The programme, which covers overheads, is monopolised by the research-intensive universities that attract the lion’s share of Australia’s competitive research funding. The University of Queensland (UQ) and the University of Western Australia (UWA) each absorbed about 60 per cent of RSP allocations in their respective states.
Accordingly, the two institutions achieved easily the biggest 2021 surpluses recorded so far – more than A$200 million at UWA and A$340 million at UQ.
Universities have also banked tens of millions of dollars each through a restructure of international education services giant IDP, whose shares were redistributed to individual institutions from a holding company called Education Australia.
This translated to a “fair value” gain of more than A$60 million at some universities, preventing at least one from slipping into deficit. But with the IDP restructure now completed, institutional bean counters will not be able to rely on a similar windfall this year.
Many universities have also enjoyed substantial increases in their teaching grants, largely thanks to grandfathering arrangements associated with the Job-ready Graduates changes to tuition fees and teaching subsidies.
But documentation from the 29 March federal budget shows that teaching grants reached a high-water mark in the 2021-22 financial year, and will decline by some A$200 million in 2022-23 and another A$130 million the year after that.

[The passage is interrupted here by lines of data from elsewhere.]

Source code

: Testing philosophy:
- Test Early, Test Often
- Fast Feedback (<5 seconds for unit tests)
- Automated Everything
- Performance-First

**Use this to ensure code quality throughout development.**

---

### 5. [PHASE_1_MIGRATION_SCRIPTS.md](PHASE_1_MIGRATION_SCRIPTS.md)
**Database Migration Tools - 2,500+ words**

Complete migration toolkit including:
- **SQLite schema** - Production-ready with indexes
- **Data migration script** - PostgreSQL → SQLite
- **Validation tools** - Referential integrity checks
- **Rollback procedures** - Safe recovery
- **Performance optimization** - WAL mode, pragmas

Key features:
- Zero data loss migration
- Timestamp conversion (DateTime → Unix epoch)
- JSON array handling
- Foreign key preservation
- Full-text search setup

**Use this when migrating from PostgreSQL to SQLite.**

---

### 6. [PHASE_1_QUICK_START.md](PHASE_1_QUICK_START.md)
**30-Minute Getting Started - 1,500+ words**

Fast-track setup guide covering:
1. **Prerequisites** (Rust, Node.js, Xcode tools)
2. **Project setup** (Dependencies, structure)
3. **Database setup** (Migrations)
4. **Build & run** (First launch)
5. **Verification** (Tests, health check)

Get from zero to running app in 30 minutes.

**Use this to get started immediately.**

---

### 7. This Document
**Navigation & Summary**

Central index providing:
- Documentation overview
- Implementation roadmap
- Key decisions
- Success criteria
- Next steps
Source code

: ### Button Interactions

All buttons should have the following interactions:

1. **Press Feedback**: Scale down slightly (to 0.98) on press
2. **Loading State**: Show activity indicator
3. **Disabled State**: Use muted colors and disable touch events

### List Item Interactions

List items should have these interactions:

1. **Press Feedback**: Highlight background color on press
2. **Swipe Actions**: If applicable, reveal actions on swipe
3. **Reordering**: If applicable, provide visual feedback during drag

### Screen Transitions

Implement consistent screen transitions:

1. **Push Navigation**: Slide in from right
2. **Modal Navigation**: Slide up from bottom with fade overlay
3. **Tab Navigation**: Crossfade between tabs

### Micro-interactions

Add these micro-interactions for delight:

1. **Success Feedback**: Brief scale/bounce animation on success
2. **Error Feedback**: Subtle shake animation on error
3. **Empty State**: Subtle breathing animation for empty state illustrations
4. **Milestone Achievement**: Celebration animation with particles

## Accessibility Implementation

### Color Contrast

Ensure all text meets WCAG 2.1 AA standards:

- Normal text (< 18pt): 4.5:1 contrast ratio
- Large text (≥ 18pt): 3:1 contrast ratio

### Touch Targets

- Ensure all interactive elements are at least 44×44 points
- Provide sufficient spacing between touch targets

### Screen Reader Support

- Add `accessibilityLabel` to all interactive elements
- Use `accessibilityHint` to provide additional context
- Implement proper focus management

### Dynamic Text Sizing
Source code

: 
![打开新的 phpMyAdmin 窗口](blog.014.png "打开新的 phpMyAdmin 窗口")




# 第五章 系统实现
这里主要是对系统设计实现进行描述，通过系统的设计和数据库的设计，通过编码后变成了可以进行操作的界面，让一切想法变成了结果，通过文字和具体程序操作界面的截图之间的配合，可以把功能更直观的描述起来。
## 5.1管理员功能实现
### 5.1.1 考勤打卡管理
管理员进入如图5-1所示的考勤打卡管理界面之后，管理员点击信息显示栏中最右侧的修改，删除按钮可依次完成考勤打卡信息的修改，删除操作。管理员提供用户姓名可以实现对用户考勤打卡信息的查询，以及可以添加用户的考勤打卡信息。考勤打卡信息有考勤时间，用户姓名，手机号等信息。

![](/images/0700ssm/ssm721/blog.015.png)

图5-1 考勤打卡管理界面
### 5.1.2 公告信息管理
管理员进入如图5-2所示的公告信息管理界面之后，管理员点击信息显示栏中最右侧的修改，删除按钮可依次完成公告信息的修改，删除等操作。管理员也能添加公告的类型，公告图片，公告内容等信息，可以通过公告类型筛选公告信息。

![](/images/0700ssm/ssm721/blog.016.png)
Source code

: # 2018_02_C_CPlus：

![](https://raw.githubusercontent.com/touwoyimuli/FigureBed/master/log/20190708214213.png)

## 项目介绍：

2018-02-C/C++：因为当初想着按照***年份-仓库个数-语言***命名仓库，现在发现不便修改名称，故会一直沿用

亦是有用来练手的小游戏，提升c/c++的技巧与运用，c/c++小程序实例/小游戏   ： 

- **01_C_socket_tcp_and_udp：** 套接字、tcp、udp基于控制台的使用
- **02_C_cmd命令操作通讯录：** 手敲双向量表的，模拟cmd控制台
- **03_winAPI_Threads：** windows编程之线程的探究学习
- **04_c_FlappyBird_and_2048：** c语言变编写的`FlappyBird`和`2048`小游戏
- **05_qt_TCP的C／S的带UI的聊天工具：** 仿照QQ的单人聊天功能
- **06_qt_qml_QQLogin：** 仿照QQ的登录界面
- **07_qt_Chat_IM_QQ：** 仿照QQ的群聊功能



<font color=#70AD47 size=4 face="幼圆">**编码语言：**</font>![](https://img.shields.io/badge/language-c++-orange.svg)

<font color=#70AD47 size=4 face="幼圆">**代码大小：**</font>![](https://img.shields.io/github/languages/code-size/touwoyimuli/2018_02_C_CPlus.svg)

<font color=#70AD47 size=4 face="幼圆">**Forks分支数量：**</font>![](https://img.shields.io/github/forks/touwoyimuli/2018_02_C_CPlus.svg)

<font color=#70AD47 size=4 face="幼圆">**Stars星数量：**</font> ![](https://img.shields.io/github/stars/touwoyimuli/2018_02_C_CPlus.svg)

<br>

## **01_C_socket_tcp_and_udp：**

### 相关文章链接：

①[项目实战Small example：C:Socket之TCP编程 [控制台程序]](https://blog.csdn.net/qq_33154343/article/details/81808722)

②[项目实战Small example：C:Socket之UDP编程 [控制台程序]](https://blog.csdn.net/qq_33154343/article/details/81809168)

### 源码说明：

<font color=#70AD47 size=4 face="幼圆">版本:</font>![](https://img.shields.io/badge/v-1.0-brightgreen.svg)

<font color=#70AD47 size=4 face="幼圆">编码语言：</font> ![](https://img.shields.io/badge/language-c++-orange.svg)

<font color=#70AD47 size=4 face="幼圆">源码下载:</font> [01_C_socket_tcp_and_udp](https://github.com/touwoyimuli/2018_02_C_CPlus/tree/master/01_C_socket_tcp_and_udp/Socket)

Queensland and WA universities’ 2021 financial fortunes did not rest completely on lifelines from Canberra or the stock market. Most managed to reduce their expenses – particularly employee-related costs, with some trimming their staffing bills by upwards of A$40 million.
However, most of the 11 institutions forfeited 20 per cent or more of their income from overseas students, compounding their 2020 losses from this key revenue stream. The main exceptions were heavyweights UWA, where international tuition fee revenue slipped by just 1 per cent, and UQ which saw a marginal gain in foreign student income.
Murdoch University’s interim vice-chancellor, Jane den Hollander, said 2022 would be a “threshold year” in many Australian universities: “The return of international students is a priority, alongside the normalisation of the day-to-day for all our students and our staff as we learn to live with the virus.”